Problem to solve — Leaving nothing out, set down all the data exactly.

Task inputs —
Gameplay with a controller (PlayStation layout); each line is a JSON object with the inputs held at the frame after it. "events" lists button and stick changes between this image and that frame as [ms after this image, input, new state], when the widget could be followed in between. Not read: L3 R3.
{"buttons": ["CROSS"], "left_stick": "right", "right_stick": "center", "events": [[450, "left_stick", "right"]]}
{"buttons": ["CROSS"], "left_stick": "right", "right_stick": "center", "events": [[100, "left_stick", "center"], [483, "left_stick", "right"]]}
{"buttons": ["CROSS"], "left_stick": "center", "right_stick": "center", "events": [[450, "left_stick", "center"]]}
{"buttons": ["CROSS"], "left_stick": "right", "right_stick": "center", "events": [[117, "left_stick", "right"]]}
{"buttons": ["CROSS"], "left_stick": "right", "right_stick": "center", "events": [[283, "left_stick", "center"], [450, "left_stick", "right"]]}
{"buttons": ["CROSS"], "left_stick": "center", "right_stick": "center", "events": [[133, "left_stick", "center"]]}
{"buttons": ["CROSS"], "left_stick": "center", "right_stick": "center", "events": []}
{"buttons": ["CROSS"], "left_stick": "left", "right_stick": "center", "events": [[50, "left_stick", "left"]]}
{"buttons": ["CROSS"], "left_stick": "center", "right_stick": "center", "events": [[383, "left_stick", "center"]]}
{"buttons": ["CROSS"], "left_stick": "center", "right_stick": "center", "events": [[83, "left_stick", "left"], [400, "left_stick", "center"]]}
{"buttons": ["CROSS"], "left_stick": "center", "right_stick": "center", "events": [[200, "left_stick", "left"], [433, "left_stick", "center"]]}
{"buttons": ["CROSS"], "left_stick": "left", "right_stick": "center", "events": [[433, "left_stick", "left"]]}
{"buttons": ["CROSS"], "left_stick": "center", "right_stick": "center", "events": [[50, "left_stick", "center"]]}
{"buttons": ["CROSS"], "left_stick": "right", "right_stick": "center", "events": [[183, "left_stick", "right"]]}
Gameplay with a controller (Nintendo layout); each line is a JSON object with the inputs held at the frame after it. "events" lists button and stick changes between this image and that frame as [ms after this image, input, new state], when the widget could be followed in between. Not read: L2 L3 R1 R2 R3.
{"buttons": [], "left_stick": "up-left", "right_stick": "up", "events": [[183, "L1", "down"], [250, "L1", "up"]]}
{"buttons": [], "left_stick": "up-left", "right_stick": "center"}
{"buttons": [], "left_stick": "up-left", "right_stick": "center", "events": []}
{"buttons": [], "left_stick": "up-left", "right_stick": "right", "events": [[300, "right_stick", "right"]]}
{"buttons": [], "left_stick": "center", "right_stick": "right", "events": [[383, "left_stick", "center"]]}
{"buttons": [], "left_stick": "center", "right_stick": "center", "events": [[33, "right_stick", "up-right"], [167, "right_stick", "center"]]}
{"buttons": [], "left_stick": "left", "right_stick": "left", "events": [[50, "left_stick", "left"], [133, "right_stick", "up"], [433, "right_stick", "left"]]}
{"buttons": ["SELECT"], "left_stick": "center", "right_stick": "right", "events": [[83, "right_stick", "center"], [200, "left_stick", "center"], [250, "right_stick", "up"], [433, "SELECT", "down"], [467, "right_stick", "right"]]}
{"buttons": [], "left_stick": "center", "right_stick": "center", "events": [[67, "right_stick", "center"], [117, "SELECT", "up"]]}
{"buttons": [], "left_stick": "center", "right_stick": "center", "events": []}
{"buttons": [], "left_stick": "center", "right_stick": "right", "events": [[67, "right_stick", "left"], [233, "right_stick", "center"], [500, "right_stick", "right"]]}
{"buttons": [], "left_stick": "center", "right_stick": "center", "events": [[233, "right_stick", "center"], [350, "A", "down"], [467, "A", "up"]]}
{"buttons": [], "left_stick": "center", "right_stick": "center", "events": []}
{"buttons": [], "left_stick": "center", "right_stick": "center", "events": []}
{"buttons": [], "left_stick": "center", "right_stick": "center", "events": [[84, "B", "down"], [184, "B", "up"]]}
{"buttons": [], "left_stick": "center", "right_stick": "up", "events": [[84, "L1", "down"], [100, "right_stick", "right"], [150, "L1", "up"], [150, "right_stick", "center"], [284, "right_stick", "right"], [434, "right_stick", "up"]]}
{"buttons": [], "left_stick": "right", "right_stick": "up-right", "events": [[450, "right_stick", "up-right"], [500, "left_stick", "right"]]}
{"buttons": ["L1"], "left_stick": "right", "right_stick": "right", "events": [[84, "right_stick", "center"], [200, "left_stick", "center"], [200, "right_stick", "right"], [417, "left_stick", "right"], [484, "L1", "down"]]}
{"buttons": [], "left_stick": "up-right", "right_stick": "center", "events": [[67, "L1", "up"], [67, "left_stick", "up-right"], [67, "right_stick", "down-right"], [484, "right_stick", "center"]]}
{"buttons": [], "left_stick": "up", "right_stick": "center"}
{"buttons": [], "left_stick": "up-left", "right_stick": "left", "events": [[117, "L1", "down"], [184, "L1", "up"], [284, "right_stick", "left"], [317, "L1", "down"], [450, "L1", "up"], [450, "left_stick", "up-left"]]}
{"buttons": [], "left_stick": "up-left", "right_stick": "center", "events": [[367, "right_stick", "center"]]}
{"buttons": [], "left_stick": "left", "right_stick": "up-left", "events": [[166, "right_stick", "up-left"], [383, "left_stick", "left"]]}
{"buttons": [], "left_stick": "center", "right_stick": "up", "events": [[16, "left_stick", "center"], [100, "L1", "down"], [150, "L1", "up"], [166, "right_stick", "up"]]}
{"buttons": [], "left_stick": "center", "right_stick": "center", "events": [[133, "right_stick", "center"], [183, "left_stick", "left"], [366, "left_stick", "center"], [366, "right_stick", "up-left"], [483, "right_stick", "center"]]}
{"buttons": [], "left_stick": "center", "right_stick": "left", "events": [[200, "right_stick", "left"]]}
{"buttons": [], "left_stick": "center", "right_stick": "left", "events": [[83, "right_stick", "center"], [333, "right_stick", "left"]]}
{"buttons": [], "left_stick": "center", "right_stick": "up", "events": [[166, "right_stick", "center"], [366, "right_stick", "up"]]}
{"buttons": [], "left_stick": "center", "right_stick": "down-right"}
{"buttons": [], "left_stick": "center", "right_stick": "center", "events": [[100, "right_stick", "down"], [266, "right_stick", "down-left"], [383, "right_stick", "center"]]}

Solution to the problem —
Gameplay with a controller (PlayStation layout); each line is a JSON object with the inputs held at the frame after it. "events" lists button and stick changes between this image and that frame as [ms after this image, input, new state], when the widget could be followed in between. Not read: L3 R3.
{"buttons": ["CROSS"], "left_stick": "right", "right_stick": "center", "events": [[450, "left_stick", "right"]]}
{"buttons": ["CROSS"], "left_stick": "right", "right_stick": "center", "events": [[100, "left_stick", "center"], [483, "left_stick", "right"]]}
{"buttons": ["CROSS"], "left_stick": "center", "right_stick": "center", "events": [[450, "left_stick", "center"]]}
{"buttons": ["CROSS"], "left_stick": "right", "right_stick": "center", "events": [[117, "left_stick", "right"]]}
{"buttons": ["CROSS"], "left_stick": "right", "right_stick": "center", "events": [[283, "left_stick", "center"], [450, "left_stick", "right"]]}
{"buttons": ["CROSS"], "left_stick": "center", "right_stick": "center", "events": [[133, "left_stick", "center"]]}
{"buttons": ["CROSS"], "left_stick": "center", "right_stick": "center", "events": []}
{"buttons": ["CROSS"], "left_stick": "left", "right_stick": "center", "events": [[50, "left_stick", "left"]]}
{"buttons": ["CROSS"], "left_stick": "center", "right_stick": "center", "events": [[383, "left_stick", "center"]]}
{"buttons": ["CROSS"], "left_stick": "center", "right_stick": "center", "events": [[83, "left_stick", "left"], [400, "left_stick", "center"]]}
{"buttons": ["CROSS"], "left_stick": "center", "right_stick": "center", "events": [[200, "left_stick", "left"], [433, "left_stick", "center"]]}
{"buttons": ["CROSS"], "left_stick": "left", "right_stick": "center", "events": [[433, "left_stick", "left"]]}
{"buttons": ["CROSS"], "left_stick": "center", "right_stick": "center", "events": [[50, "left_stick", "center"]]}
{"buttons": ["CROSS"], "left_stick": "right", "right_stick": "center", "events": [[183, "left_stick", "right"]]}
Gameplay with a controller (Nintendo layout); each line is a JSON object with the inputs held at the frame after it. "events" lists button and stick changes between this image and that frame as [ms after this image, input, new state], when the widget could be followed in between. Not read: L2 L3 R1 R2 R3.
{"buttons": [], "left_stick": "up-left", "right_stick": "up", "events": [[183, "L1", "down"], [250, "L1", "up"]]}
{"buttons": [], "left_stick": "up-left", "right_stick": "center"}
{"buttons": [], "left_stick": "up-left", "right_stick": "center", "events": []}
{"buttons": [], "left_stick": "up-left", "right_stick": "right", "events": [[300, "right_stick", "right"]]}
{"buttons": [], "left_stick": "center", "right_stick": "right", "events": [[383, "left_stick", "center"]]}
{"buttons": [], "left_stick": "center", "right_stick": "center", "events": [[33, "right_stick", "up-right"], [167, "right_stick", "center"]]}
{"buttons": [], "left_stick": "left", "right_stick": "left", "events": [[50, "left_stick", "left"], [133, "right_stick", "up"], [433, "right_stick", "left"]]}
{"buttons": ["SELECT"], "left_stick": "center", "right_stick": "right", "events": [[83, "right_stick", "center"], [200, "left_stick", "center"], [250, "right_stick", "up"], [433, "SELECT", "down"], [467, "right_stick", "right"]]}
{"buttons": [], "left_stick": "center", "right_stick": "center", "events": [[67, "right_stick", "center"], [117, "SELECT", "up"]]}
{"buttons": [], "left_stick": "center", "right_stick": "center", "events": []}
{"buttons": [], "left_stick": "center", "right_stick": "right", "events": [[67, "right_stick", "left"], [233, "right_stick", "center"], [500, "right_stick", "right"]]}
{"buttons": [], "left_stick": "center", "right_stick": "center", "events": [[233, "right_stick", "center"], [350, "A", "down"], [467, "A", "up"]]}
{"buttons": [], "left_stick": "center", "right_stick": "center", "events": []}
{"buttons": [], "left_stick": "center", "right_stick": "center", "events": []}
{"buttons": [], "left_stick": "center", "right_stick": "center", "events": [[84, "B", "down"], [184, "B", "up"]]}
{"buttons": [], "left_stick": "center", "right_stick": "up", "events": [[84, "L1", "down"], [100, "right_stick", "right"], [150, "L1", "up"], [150, "right_stick", "center"], [284, "right_stick", "right"], [434, "right_stick", "up"]]}
{"buttons": [], "left_stick": "right", "right_stick": "up-right", "events": [[450, "right_stick", "up-right"], [500, "left_stick", "right"]]}
{"buttons": ["L1"], "left_stick": "right", "right_stick": "right", "events": [[84, "right_stick", "center"], [200, "left_stick", "center"], [200, "right_stick", "right"], [417, "left_stick", "right"], [484, "L1", "down"]]}
{"buttons": [], "left_stick": "up-right", "right_stick": "center", "events": [[67, "L1", "up"], [67, "left_stick", "up-right"], [67, "right_stick", "down-right"], [484, "right_stick", "center"]]}
{"buttons": [], "left_stick": "up", "right_stick": "center"}
{"buttons": [], "left_stick": "up-left", "right_stick": "left", "events": [[117, "L1", "down"], [184, "L1", "up"], [284, "right_stick", "left"], [317, "L1", "down"], [450, "L1", "up"], [450, "left_stick", "up-left"]]}
{"buttons": [], "left_stick": "up-left", "right_stick": "center", "events": [[367, "right_stick", "center"]]}
{"buttons": [], "left_stick": "left", "right_stick": "up-left", "events": [[166, "right_stick", "up-left"], [383, "left_stick", "left"]]}
{"buttons": [], "left_stick": "center", "right_stick": "up", "events": [[16, "left_stick", "center"], [100, "L1", "down"], [150, "L1", "up"], [166, "right_stick", "up"]]}
{"buttons": [], "left_stick": "center", "right_stick": "center", "events": [[133, "right_stick", "center"], [183, "left_stick", "left"], [366, "left_stick", "center"], [366, "right_stick", "up-left"], [483, "right_stick", "center"]]}
{"buttons": [], "left_stick": "center", "right_stick": "left", "events": [[200, "right_stick", "left"]]}
{"buttons": [], "left_stick": "center", "right_stick": "left", "events": [[83, "right_stick", "center"], [333, "right_stick", "left"]]}
{"buttons": [], "left_stick": "center", "right_stick": "up", "events": [[166, "right_stick", "center"], [366, "right_stick", "up"]]}
{"buttons": [], "left_stick": "center", "right_stick": "down-right"}
{"buttons": [], "left_stick": "center", "right_stick": "center", "events": [[100, "right_stick", "down"], [266, "right_stick", "down-left"], [383, "right_stick", "center"]]}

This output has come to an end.